Using optimized `LightGBM` as the best performing model for this section.

In [None]:
# Fitting lgbm_optimized
lgbm_optimized.fit(X_train_enc, y_train)

# Encoding the test set
X_test_enc = pd.DataFrame(
    data=preprocessor.transform(X_test),
    columns=feature_names,
    index=X_test.index,
)
X_test_enc.head()

In [None]:
# Scoring on the test set and comparing with validation results
print("Opimized LightHBM validation score is 0.689")

predictions = lgbm_optimized.predict(X_test_enc)
print(
    "Macro-average f1 score on the test set: %0.3f"
    % (f1_score(y_test, predictions, average="macro"))
)

Based on the results, the test scores above agree well with the validation scores from before.

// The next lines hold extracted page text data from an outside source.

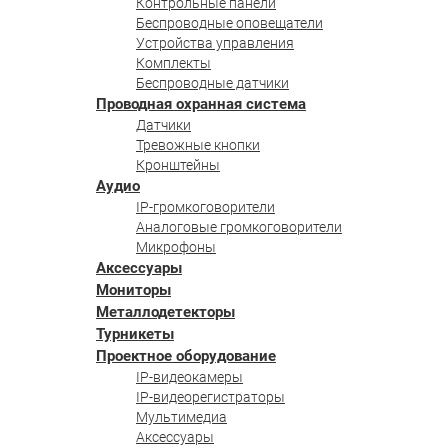
Контрольные панели
Беспроводные оповещатели
Устройства управления
Комплекты
Беспроводные датчики
Проводная охранная система
Датчики
Тревожные кнопки
Кронштейны
Аудио
IP-громкоговорители
Аналоговые громкоговорители
Микрофоны
Аксессуары
Мониторы
Металлодетекторы
Турникеты
Проектное оборудование
IP-видеокамеры
IP-видеорегистраторы
Мультимедиа
Аксессуары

**Checking the prediction on the following example**

In [None]:
lgbm_optimized.predict(X_test_enc)[5]

**Explaining with SHAP force plot**

**Force Plot**

In [None]:
# load JS visualization code to notebook
shap.initjs()

In [None]:
shap.force_plot(
    lgbm_explainer.expected_value[0], lgbm_shap_values[0][5, :], X_test_enc.iloc[5, :]
)

According to the plot, the base value for class "0" is **0.4287** whereas the score for class "0" here is **0.26**. Features that push the prediction to a higher value are in red, such as `BILL_AMT1` or `PAY_0` and in blue, are features that push the prediction to a lower value such as `LIMIT_BAL` or `PAY_AMT1`. As an example, it is safe to say that higher values for `PAY_3` are likely to predict class "0" for the target.

### Conclusions

In [None]:
# Tabulating important results
results_df = pd.DataFrame([
      {"Classifier": "DummyClassifier", "Best f1 score": 0.500},
      {"Classifier": "LogisticRegression", "Best f1 score": 0.627},
      {"Classifier": "RandomForest", "Best f1 score": 0.701},
      {"Classifier": "XGBoost", "Best f1 score": 0.676},
      {"Classifier": "LightGBM", "Best f1 score": 0.689},
      {"Classifier": "Test with LightGBM", "Best f1 score": 0.692},

])
results_df

In [None]:
# Plotting f1 scores for different classifiers

f1_line = alt.Chart(results_df, title='f1 Scores Plot').mark_line().encode(
    x='Classifier',
    y='Best f1 score',
    color= alt.value('black'))
f1_point = alt.Chart(results_df).mark_point().encode(
    x='Classifier',
    y='Best f1 score',
     color= alt.value('black'))

(f1_line + f1_point).properties(
    width=500,
    height=300
)

Since the project is open-ended, there is still room for improvement. We can go much deeper in `Preprocessing`, `Feature Selection`, `Feature Engineering` and `Hyperparameter Optimization`. We can also investigate the performance of other classifiers as well and even make attempts to tune them to get better validation scores. We can summarize the concluding remarks as below:
- As expected `DummyClassifier` has the lowest performance compared to other models and the fact that we have class imbalance within the target makes the results from `DummyClassifier` even more unreliable.
- For our case, a linear model like `LogisticRegression` has an average performance where tree_based models have better performance compared with `LogisticRegression`, among which `LightGBM` has the best performance.
- For the case under study, the performed feature selection with `REFCV` did not improve the scores. Perhaps if enough time is spent on this process, better results are not far from reach.
- Signs of improvement in validation scores are observed with hyperparameter optimization. This is another field which, as mentioned earlier, has the potential to better the scores.
- `LightGBM` classifier, was picked and applied to the test set for which test results agreed well with validation scores and since the dataset is large enough, there is no concern with `optimization bias` for our case.